Tectonics is the ninth album by UK electronic musician Jon Russell. After releases concerning themselves with architecture and the vibrant topographies of global cities, with Tectonics we find Russell turning his attention to geographical matters. “I’m fascinated by the connection between humans and nature,” he explains. “The subject of these songs is the foundation of the planet which we happen to inhabit. It constantly moves, just as society constantly moves.”

The ten tracks on Tectonics use intricate, mesmerising electronics and Russell’s questioning vocals to simulate the fundamental, restless, uncontrollable movements of the earth. From violent plate movements (‘Seismic Waves’ and ‘Continental Drift’) to the towering ruptures in the earth’s surface wrought in slow motion over millennia (lead track ‘Mount Etna’ and the thrilling ‘Mount Fuji’), to the waltz-like pop eulogy to California’s Yellowstone National Park, these pieces are among Russell’s most evocative soundscapes. Melding meditative rhythms and layers of finely-crafted synths, these tracks use forty years of electronic music technology as a sonic metaphor for billions of years of geographical drama.

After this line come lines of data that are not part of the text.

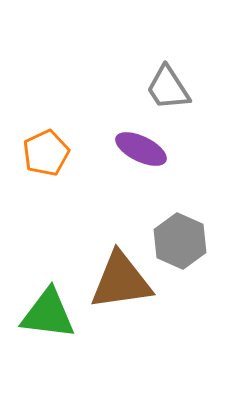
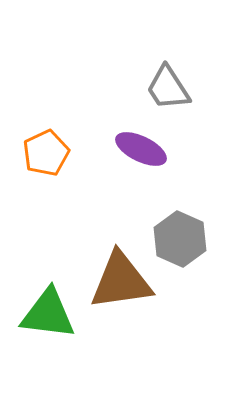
gray hexagon: moved 2 px up
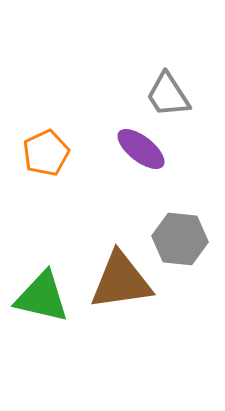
gray trapezoid: moved 7 px down
purple ellipse: rotated 12 degrees clockwise
gray hexagon: rotated 18 degrees counterclockwise
green triangle: moved 6 px left, 17 px up; rotated 6 degrees clockwise
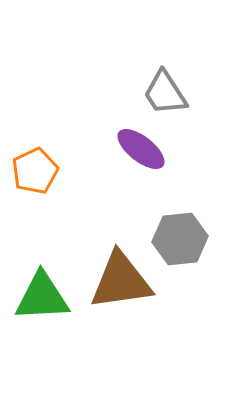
gray trapezoid: moved 3 px left, 2 px up
orange pentagon: moved 11 px left, 18 px down
gray hexagon: rotated 12 degrees counterclockwise
green triangle: rotated 16 degrees counterclockwise
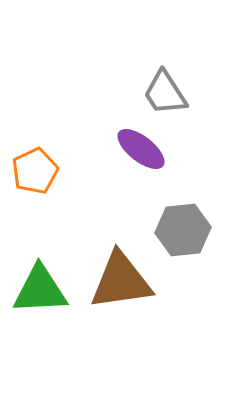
gray hexagon: moved 3 px right, 9 px up
green triangle: moved 2 px left, 7 px up
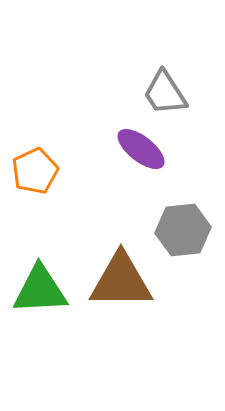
brown triangle: rotated 8 degrees clockwise
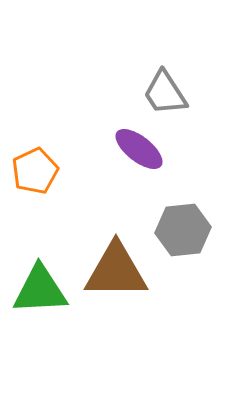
purple ellipse: moved 2 px left
brown triangle: moved 5 px left, 10 px up
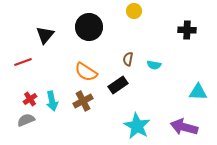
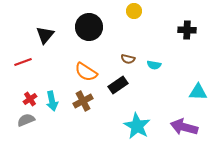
brown semicircle: rotated 88 degrees counterclockwise
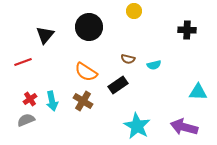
cyan semicircle: rotated 24 degrees counterclockwise
brown cross: rotated 30 degrees counterclockwise
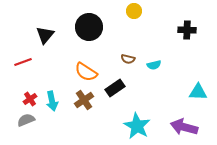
black rectangle: moved 3 px left, 3 px down
brown cross: moved 1 px right, 1 px up; rotated 24 degrees clockwise
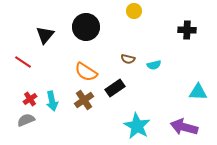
black circle: moved 3 px left
red line: rotated 54 degrees clockwise
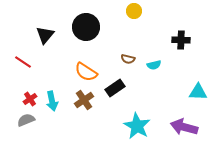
black cross: moved 6 px left, 10 px down
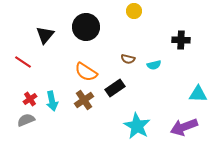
cyan triangle: moved 2 px down
purple arrow: rotated 36 degrees counterclockwise
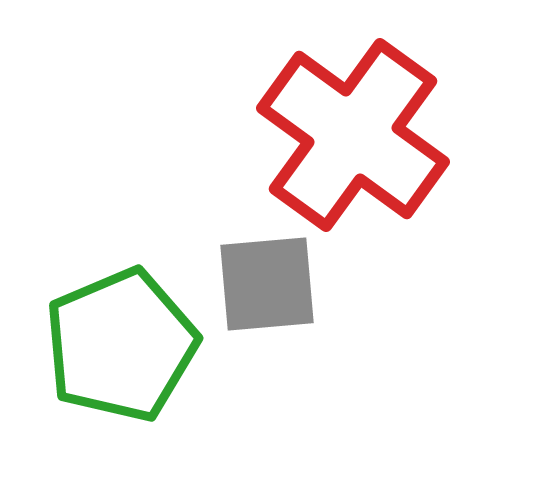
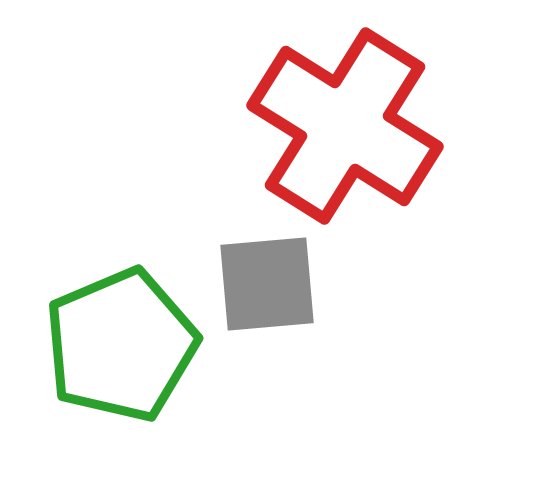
red cross: moved 8 px left, 9 px up; rotated 4 degrees counterclockwise
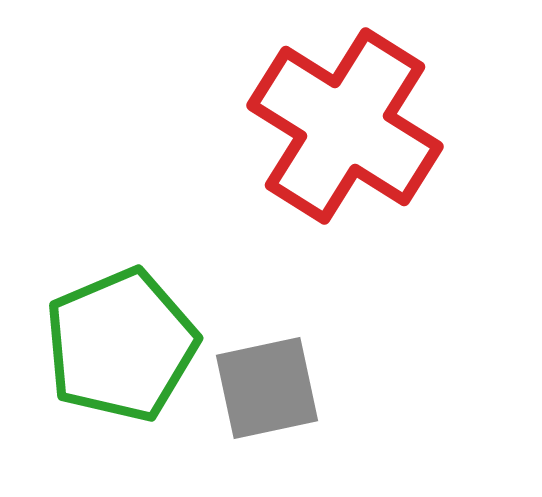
gray square: moved 104 px down; rotated 7 degrees counterclockwise
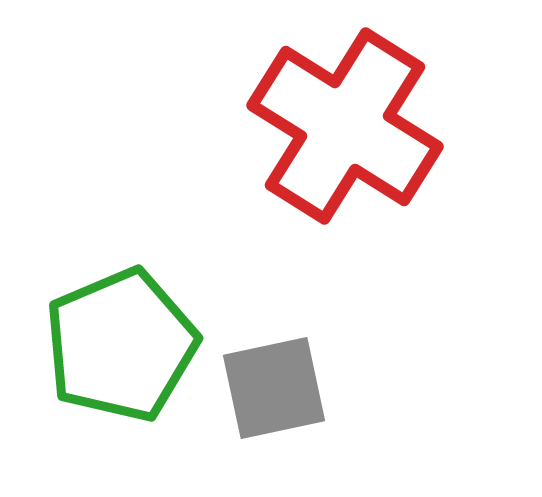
gray square: moved 7 px right
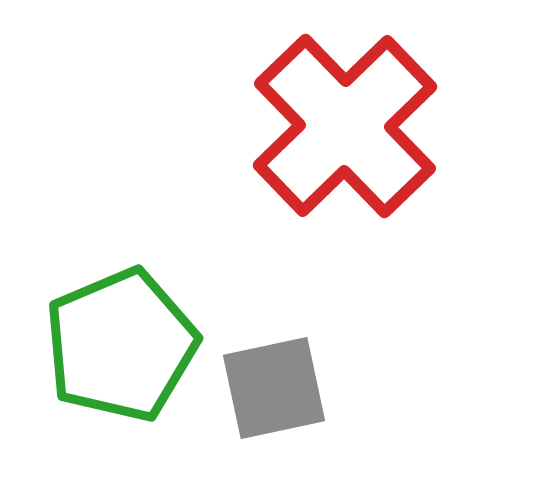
red cross: rotated 14 degrees clockwise
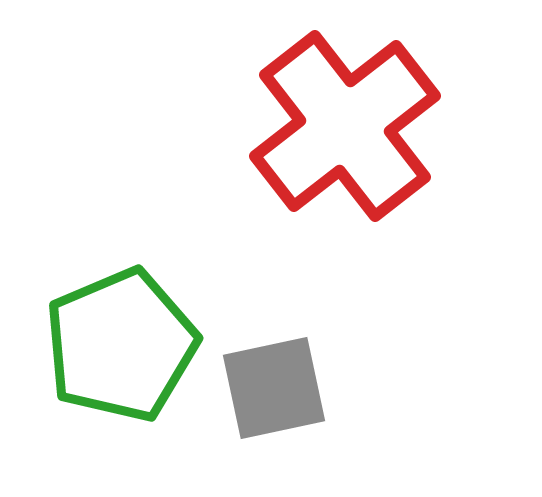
red cross: rotated 6 degrees clockwise
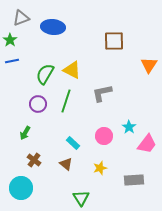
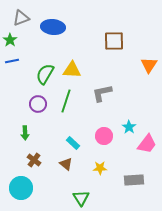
yellow triangle: rotated 24 degrees counterclockwise
green arrow: rotated 32 degrees counterclockwise
yellow star: rotated 16 degrees clockwise
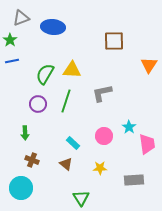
pink trapezoid: rotated 45 degrees counterclockwise
brown cross: moved 2 px left; rotated 16 degrees counterclockwise
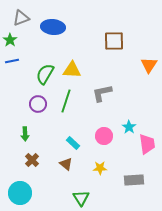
green arrow: moved 1 px down
brown cross: rotated 24 degrees clockwise
cyan circle: moved 1 px left, 5 px down
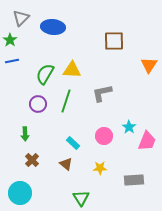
gray triangle: rotated 24 degrees counterclockwise
pink trapezoid: moved 3 px up; rotated 30 degrees clockwise
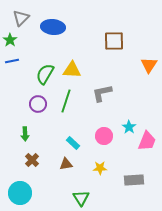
brown triangle: rotated 48 degrees counterclockwise
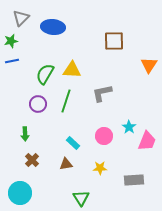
green star: moved 1 px right, 1 px down; rotated 24 degrees clockwise
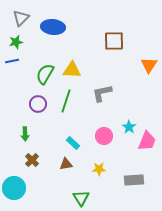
green star: moved 5 px right, 1 px down
yellow star: moved 1 px left, 1 px down
cyan circle: moved 6 px left, 5 px up
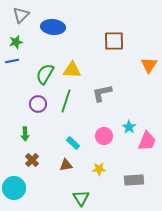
gray triangle: moved 3 px up
brown triangle: moved 1 px down
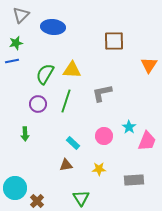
green star: moved 1 px down
brown cross: moved 5 px right, 41 px down
cyan circle: moved 1 px right
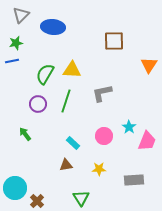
green arrow: rotated 144 degrees clockwise
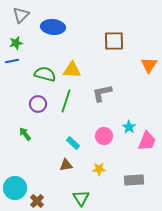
green semicircle: rotated 75 degrees clockwise
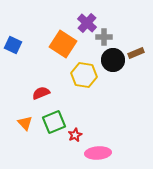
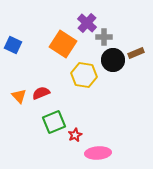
orange triangle: moved 6 px left, 27 px up
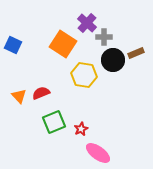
red star: moved 6 px right, 6 px up
pink ellipse: rotated 40 degrees clockwise
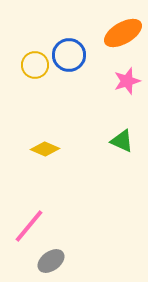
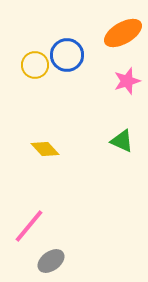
blue circle: moved 2 px left
yellow diamond: rotated 24 degrees clockwise
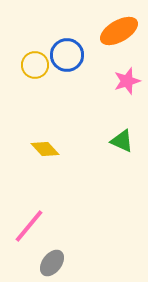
orange ellipse: moved 4 px left, 2 px up
gray ellipse: moved 1 px right, 2 px down; rotated 16 degrees counterclockwise
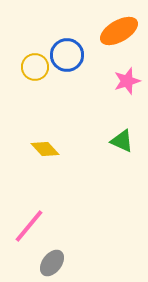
yellow circle: moved 2 px down
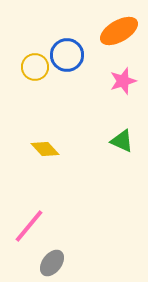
pink star: moved 4 px left
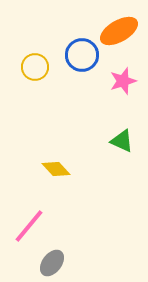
blue circle: moved 15 px right
yellow diamond: moved 11 px right, 20 px down
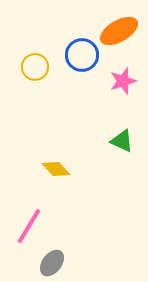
pink line: rotated 9 degrees counterclockwise
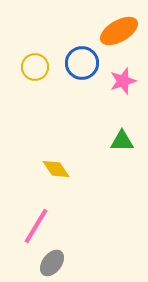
blue circle: moved 8 px down
green triangle: rotated 25 degrees counterclockwise
yellow diamond: rotated 8 degrees clockwise
pink line: moved 7 px right
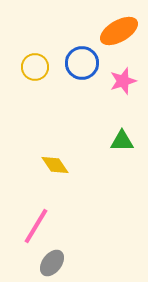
yellow diamond: moved 1 px left, 4 px up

Jon Russell has been making music for nearly thirty years, from his humble bedroom beginnings with a Commodore Amiga, via his studio work with OMD’s Paul Humphreys and Propaganda’s Claudia Brücken, and onward through his recent investigations of Eurorack modules and analogue equipment. His last album, Alternative Arrangements (2018), saw Russell paying homage to his favourite songs with a collection of covers. Far from drawing a line under his career, the sleek, considered electronic arrangements of Tectonics show an imagination in overdrive.

“I was once advised to always make the music that I would want to listen to myself,” he reflects. “As long as I am happy with what I’ve created, and so long as I carry on enjoying the creative process, then there will always be new music from me.”

Tectonics will be available on LP, CD and through digital / streaming services. The album will also be released as a highly limited cassette edition. Physical formats of the album will be available from The People’s Electric. The album will be released worldwide on 13 September 2019.

Track listing:

1. Tectonics
2. Mount Fuji
3. A Fatal Attraction
4. We Are Volcanic
5. Yellowstone
6. Seismic Waves
7. Silfra
8. Mount Etna
9. Continental Drift
10. For The Silent

All production / programming / mixing / vocals by Jonteknik.

About Jonteknik

Jon Russell is a programmer / writer / producer / remixer who has been making electronic music since 1988. His credits include co-producing and writing with Paul Humphreys (Orchestral Manoeuvres In The Dark) and Claudia Brücken (Propaganda), remixing artists such as Le Cliché, Nature Of Wires, Metroland, iEuropean (feat. Wolfgang Flür) and OMD.

About The People’s Electric

The People’s Electric is an electronic music community where everyone is welcome. Our artists like to release music on physical formats, but our little community will just as readily embrace those who love to download too. We exist to bring great electronic music to your discerning ears, whatever your listening preferences. The People’s Electric was founded in 2016 by Jon ‘Jonteknik’ Russell in Shoreham-by-Sea, England.